++++ Task data ++++

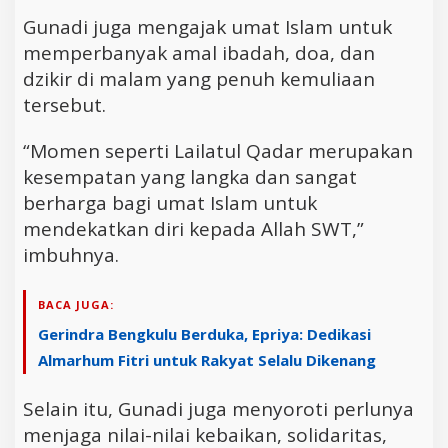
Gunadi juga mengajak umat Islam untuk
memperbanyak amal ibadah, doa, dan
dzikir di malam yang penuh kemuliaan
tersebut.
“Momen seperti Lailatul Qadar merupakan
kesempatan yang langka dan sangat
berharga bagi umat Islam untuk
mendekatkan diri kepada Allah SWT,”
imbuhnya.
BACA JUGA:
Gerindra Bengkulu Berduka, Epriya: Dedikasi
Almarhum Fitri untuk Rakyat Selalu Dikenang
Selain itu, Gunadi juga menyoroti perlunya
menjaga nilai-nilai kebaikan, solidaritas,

++++

● **Task details**: Copy every line of text from the entries above without any changes, and leave the pictures out of your copy.

● **Worked solution**:
Gunadi juga mengajak umat Islam untuk
memperbanyak amal ibadah, doa, dan
dzikir di malam yang penuh kemuliaan
tersebut.
“Momen seperti Lailatul Qadar merupakan
kesempatan yang langka dan sangat
berharga bagi umat Islam untuk
mendekatkan diri kepada Allah SWT,”
imbuhnya.
BACA JUGA:
Gerindra Bengkulu Berduka, Epriya: Dedikasi
Almarhum Fitri untuk Rakyat Selalu Dikenang
Selain itu, Gunadi juga menyoroti perlunya
menjaga nilai-nilai kebaikan, solidaritas,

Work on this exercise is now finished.